His hand closed around her bare upper arm tight enough that she squealed, “Ow!”

“Just shut up and get in there. If you let out a peep, you won’t get paid. And if you touch anything, I’ll break your neck. Understood?”

She supposed he saw the answer—or maybe her fear—in her face, because he didn’t wait for her reply but thrust her into the little room and slid the panel closed. Whirling around, she heard a latch click as a thick blackness swallowed her. She choked down a scream.

The air in here was musty and old smelling, like the man and the rest of his house, only nastier. It was so dark she wondered how the blazes he thought she was going to steal something when she couldn’t see anything but a tiny pinprick of light about level with her head. She went to press one eye against the speck of light and realized it was a peephole, contrived to give a pretty good view of the room beyond. She watched as he nestled his pretty piece of glass inside a velvet-lined red leather box. Then he shoved the box in the drawer of a nearby console and yelled, “I’m coming, I’m coming,” as the knocking at the front door sounded again.

Jenny took a deep, shaky breath. She’d heard about hidden cupboards like this, in old houses. Priests’ holes, they called them. They had something to do with Papists and such, although she’d never quite understood what it was all about. She wondered what would happen to her if the old goat never came back to release her.
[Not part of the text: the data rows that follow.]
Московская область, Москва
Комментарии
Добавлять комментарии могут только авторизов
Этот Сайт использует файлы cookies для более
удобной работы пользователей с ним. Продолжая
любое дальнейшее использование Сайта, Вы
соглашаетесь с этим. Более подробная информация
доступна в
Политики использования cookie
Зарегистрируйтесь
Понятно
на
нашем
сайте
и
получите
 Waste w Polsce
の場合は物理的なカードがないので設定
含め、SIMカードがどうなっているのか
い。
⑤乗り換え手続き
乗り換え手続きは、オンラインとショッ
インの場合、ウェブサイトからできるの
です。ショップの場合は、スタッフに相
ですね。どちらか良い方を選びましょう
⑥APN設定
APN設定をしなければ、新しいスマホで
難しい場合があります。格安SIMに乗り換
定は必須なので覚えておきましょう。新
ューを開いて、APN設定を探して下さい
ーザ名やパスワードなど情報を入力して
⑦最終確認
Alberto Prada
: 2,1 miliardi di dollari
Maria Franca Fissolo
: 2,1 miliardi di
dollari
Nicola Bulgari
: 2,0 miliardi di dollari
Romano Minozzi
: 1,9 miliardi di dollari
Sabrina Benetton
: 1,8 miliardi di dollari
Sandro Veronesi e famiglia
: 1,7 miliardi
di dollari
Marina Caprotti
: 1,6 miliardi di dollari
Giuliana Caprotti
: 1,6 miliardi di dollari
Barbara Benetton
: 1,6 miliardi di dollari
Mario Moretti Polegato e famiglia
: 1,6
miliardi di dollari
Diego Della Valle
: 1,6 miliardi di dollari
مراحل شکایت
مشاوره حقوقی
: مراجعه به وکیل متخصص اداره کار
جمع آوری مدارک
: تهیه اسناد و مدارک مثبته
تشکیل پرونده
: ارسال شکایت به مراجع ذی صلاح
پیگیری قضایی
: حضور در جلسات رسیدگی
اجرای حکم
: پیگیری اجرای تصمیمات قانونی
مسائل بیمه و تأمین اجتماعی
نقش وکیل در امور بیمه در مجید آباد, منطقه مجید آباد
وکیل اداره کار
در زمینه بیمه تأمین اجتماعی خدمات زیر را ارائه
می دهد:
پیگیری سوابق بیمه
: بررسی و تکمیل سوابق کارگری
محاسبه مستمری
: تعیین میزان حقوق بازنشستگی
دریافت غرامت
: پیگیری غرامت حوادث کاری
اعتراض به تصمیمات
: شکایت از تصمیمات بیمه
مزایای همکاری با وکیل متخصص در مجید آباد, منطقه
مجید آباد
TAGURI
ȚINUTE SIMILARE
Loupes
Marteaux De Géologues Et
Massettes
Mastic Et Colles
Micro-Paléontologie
And then she wished she hadn’t wondered that, because it made the walls seem to press in on her, and the blackness became so thick and heavy it felt as if it were stealing her breath and sucking the life out of her. She leaned her forehead against the wooden panel and tried to breathe in sucking little pants. She told herself that if Papists used to hide their priests in these cubbyholes, then they must have contrived a way for the panel to be opened from inside. She began feeling around for the catch, then froze when she realized the voices from the front hall were coming closer.

Pressing her eye to the peephole again, she watched as the nasty old codger backed into the room. He had his hands raised funny, sort of up and out to the side, like a body trying to ward off a ghost or something. Then she saw the pistol in the hands of the old man’s visitor, and she understood.

The old cove was talking fast now. Jenny held herself very still, although her heart thumped in her chest and her breath came so hard and fast it was a wonder they couldn’t hear it.

Then she heard a new pounding on the front door and someone shouting. The visitor holding the gun jerked around, distracted, and the old goat lunged.

The gun went off, belching flame and pungent smoke. The old man staggered back. Crumpled.

Jenny felt a hot stinging gush run down her legs and realized she’d just wet herself.